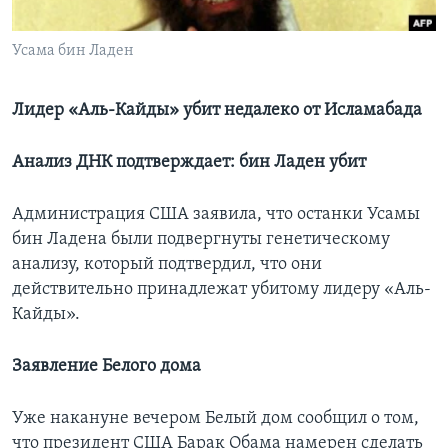
Learning English
Усама бин Ладен
СОЦИАЛЬНЫЕ СЕТИ
Лидер «Аль-Кайды» убит недалеко от Исламабада
Анализ ДНК подтверждает: бин Ладен убит
Языки
Администрация США заявила, что останки Усамы
бин Ладена были подвергнуты генетическому
анализу, который подтвердил, что они
действительно принадлежат убитому лидеру «Аль-
Кайды».
Заявление Белого дома
Уже накануне вечером Белый дом сообщил о том,
что президент США Барак Обама намерен сделать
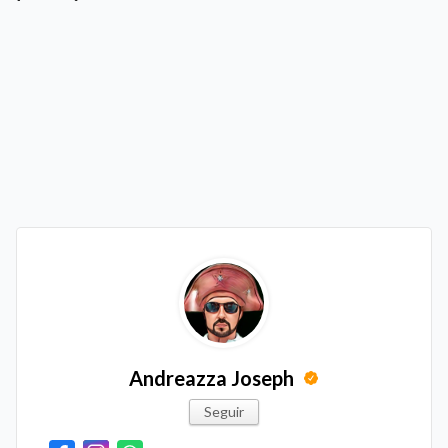
Andreazza Joseph
Seguir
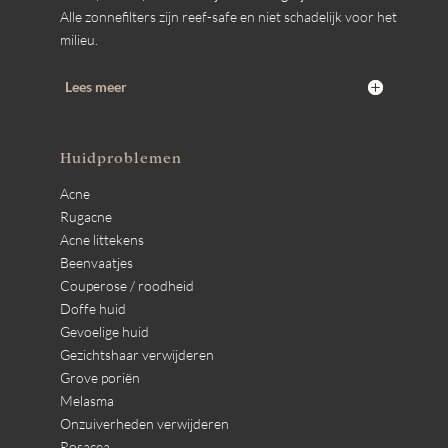
Alle zonnefilters zijn reef-safe en niet schadelijk voor het
milieu.
Lees meer
Huidproblemen
Acne
Rugacne
Acne littekens
Beenvaatjes
Couperose / roodheid
Doffe huid
Gevoelige huid
Gezichtshaar verwijderen
Grove poriën
Melasma
Onzuiverheden verwijderen
Rosacea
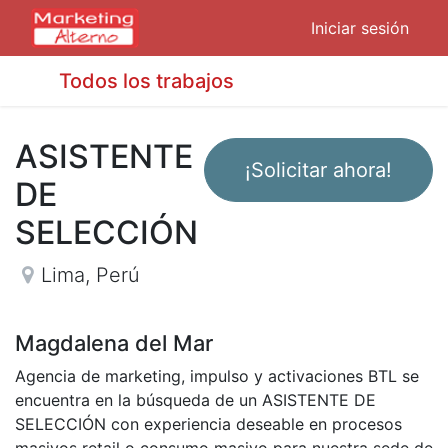
Iniciar sesión
Todos los trabajos
ASISTENTE
¡Solicitar ahora!
DE
SELECCIÓN
Lima
,
Perú
Magdalena del Mar
Agencia de marketing, impulso y activaciones BTL se
encuentra en la búsqueda de un ASISTENTE DE
SELECCIÓN con experiencia deseable en procesos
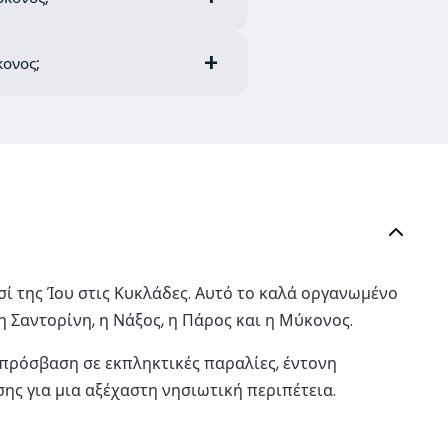
κονος;
ησί της Ίου στις Κυκλάδες. Αυτό το καλά οργανωμένο
 Σαντορίνη, η Νάξος, η Πάρος και η Μύκονος.
 πρόσβαση σε εκπληκτικές παραλίες, έντονη
σης για μια αξέχαστη νησιωτική περιπέτεια.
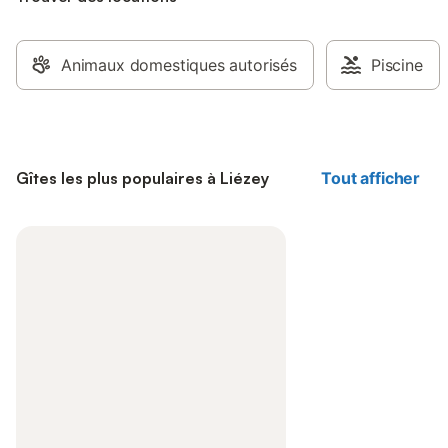
Animaux domestiques autorisés
Piscine
Gîtes les plus populaires à Liézey
Tout afficher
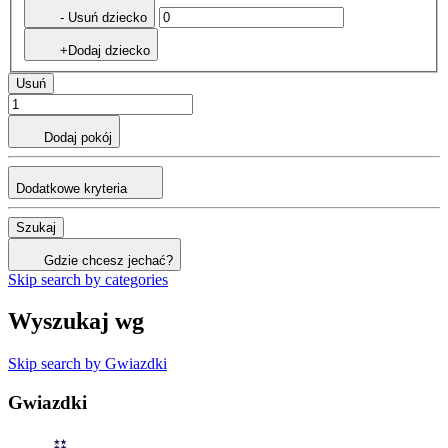
- Usuń dziecko
+Dodaj dziecko
Usuń
Dodaj pokój
Dodatkowe kryteria
Szukaj
Gdzie chcesz jechać?
Skip search by categories
Wyszukaj wg
Skip search by Gwiazdki
Gwiazdki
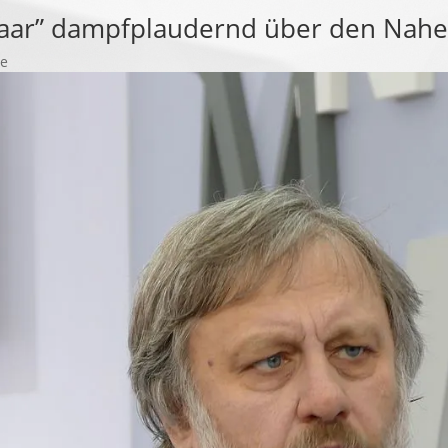
naar” dampfplaudernd über den Nahe
e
============================================================
* _TASK REQUIREMENTS_
Return the text of all the entries above line for line, with every character kept, and omit the pictures.

* _TASK SOLUTION_
Learning English
Усама бин Ладен
СОЦИАЛЬНЫЕ СЕТИ
Лидер «Аль-Кайды» убит недалеко от Исламабада
Анализ ДНК подтверждает: бин Ладен убит
Языки
Администрация США заявила, что останки Усамы
бин Ладена были подвергнуты генетическому
анализу, который подтвердил, что они
действительно принадлежат убитому лидеру «Аль-
Кайды».
Заявление Белого дома
Уже накануне вечером Белый дом сообщил о том,
что президент США Барак Обама намерен сделать
Andreazza Joseph
Seguir
Alle zonnefilters zijn reef-safe en niet schadelijk voor het
milieu.
Lees meer
Huidproblemen
Acne
Rugacne
Acne littekens
Beenvaatjes
Couperose / roodheid
Doffe huid
Gevoelige huid
Gezichtshaar verwijderen
Grove poriën
Melasma
Onzuiverheden verwijderen
Rosacea
Iniciar sesión
Todos los trabajos
ASISTENTE
¡Solicitar ahora!
DE
SELECCIÓN
Lima
,
Perú
Magdalena del Mar
Agencia de marketing, impulso y activaciones BTL se
encuentra en la búsqueda de un ASISTENTE DE
SELECCIÓN con experiencia deseable en procesos
κονος;
ησί της Ίου στις Κυκλάδες. Αυτό το καλά οργανωμένο
 Σαντορίνη, η Νάξος, η Πάρος και η Μύκονος.
 πρόσβαση σε εκπληκτικές παραλίες, έντονη
σης για μια αξέχαστη νησιωτική περιπέτεια.
Animaux domestiques autorisés
Piscine
Gîtes les plus populaires à Liézey
Tout afficher
- Usuń dziecko
+Dodaj dziecko
Usuń
Dodaj pokój
Dodatkowe kryteria
Szukaj
Gdzie chcesz jechać?
Skip search by categories
Wyszukaj wg
Skip search by Gwiazdki
Gwiazdki
naar” dampfplaudernd über den Nahe
e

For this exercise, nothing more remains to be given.